Ken, that is the same type I use. But I do use the clamp, its held up pretty good so far. 

I found two on the Hobby Lobby site, both say 3-diopter magnifier.

http://shop.hobbylobby.com/products/15-watt-daylight-magnifier-convertible-lamp-319640/


http://shop.hobbylobby.com/products/mississippi-art-glass-picture-frame-919126


David


----------



## D&J Railroad (Oct 4, 2013)

MtRR75 said:


> What magnification is yours and how close do you have to hold the object to get it in focus?

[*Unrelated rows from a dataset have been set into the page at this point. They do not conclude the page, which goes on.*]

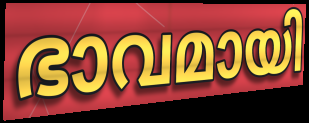
ഭാവമായി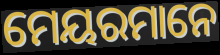
ମେୟରମାନେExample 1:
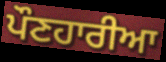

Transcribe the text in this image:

ਪੌਣਹਾਰੀਆ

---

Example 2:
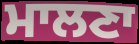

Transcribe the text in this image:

ਮਾਲਣਾ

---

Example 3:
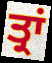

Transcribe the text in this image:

ਤ੍ਰਾਂ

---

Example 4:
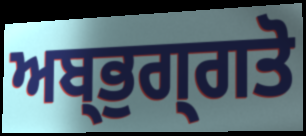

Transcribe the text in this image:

ਅਬ੍ਭੁਗ੍ਗਤੋ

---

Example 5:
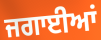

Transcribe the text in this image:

ਜਗਾਈਆਂ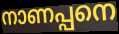
നാണപ്പനെ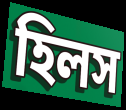
হিলসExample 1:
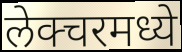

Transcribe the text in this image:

लेक्चरमध्ये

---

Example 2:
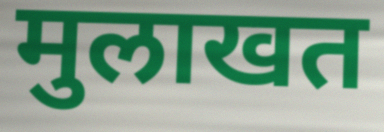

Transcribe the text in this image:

मुलाखत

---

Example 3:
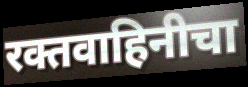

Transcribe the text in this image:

रक्तवाहिनीचा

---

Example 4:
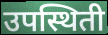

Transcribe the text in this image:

उपस्थिती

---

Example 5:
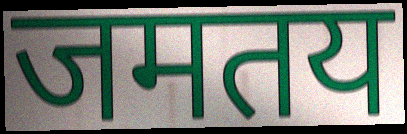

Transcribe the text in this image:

जमतय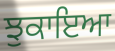
ਝੁਕਾਇਆ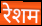
रेशम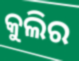
କୁଲିରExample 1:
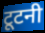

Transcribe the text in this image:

टूटनी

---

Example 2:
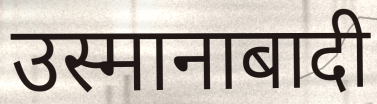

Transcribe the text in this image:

उस्मानाबादी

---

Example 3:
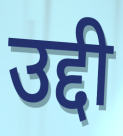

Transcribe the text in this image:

उद्दी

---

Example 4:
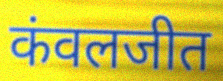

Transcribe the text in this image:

कंवलजीत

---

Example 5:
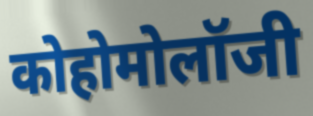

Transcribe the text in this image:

कोहोमोलॉजी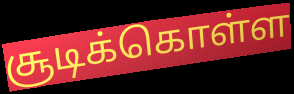
சூடிக்கொள்ள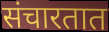
संचारतातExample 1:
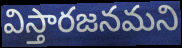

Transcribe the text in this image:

విస్తారజనమని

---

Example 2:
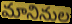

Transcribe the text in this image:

మానినుల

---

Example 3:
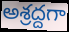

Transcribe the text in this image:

అశ్రద్దగా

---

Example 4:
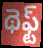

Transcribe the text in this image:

థెఫ్ట్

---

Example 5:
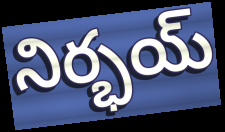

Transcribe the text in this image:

నిర్భయ్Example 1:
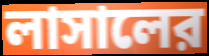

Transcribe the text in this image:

লাসালের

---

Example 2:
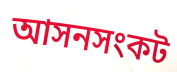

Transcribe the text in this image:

আসনসংকট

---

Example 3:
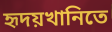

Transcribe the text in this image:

হৃদয়খানিতে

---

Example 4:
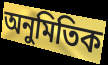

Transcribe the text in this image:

অনুমিতিক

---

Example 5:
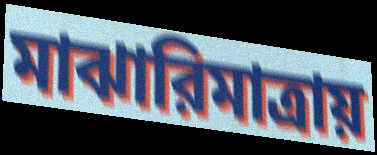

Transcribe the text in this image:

মাঝারিমাত্রায়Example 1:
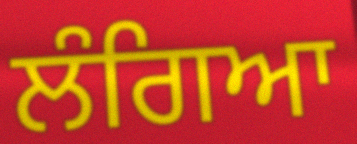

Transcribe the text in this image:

ਲੰਗਿਆ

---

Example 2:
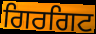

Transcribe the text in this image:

ਗਿਰਗਿਟ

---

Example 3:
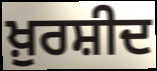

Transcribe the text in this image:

ਖ਼ੁਰਸ਼ੀਦ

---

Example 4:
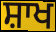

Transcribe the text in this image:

ਸ਼ਾਖ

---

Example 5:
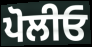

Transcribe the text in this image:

ਪੋਲੀਓ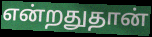
என்றதுதான்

I don't know the magnification, but it works fine for me. Things are in focus pretty much just by looking through the glass. Yeah, there is a better look at some distance from the item I'm working on but not much.


----------



## MtRR75 (Nov 27, 2013)

Davidfd85 said:


> Ken, that is the same type I use. But I do use the clamp, its held up pretty good so far.
> 
> I found two on the Hobby Lobby site, both say 3-diopter magnifier.
> 
> ...


The first link has 6 reviews (none for the 2nd). Four say that the plastic parts broke. The fifth said that arm won't stay in place. Does not sound like a good buy. I like the style of it. Anybody know where I can get a sturdier version of this?


----------



## traction fan (Oct 5, 2014)

*Where to get an Optivisor*

I too have used an Optivisor for many years, and I love it. Mine came from a hobby shop,but I would check Walthers.com, and Micromark.com. Optivisor is a brand name, and they make a good product, but they ain't cheap! A similar device is available from harborfreighttools.com. It is not as well made, and not as optically powerful but a lot cheaper. It's fairly easy to adapt the harbor freight item to take an Optivisor lens plate, if you need more magnification. 
I own both tools and use the Optivisor almost exclusively. The other is used if I have to travel. If it gets broken,lost, or stolen; it's cheaper to replace.
I am a retired geezer with failing eyesight, but with my Optivisor I have, soldered .006 wire into N scale catenary, and assembled Z scale couplers! This thing really helps.

Traction fan


----------



## CTValleyRR (Jul 26, 2014)

Focal distance on magnifying lenses is typically between 12-18". They're meant for close work.


----------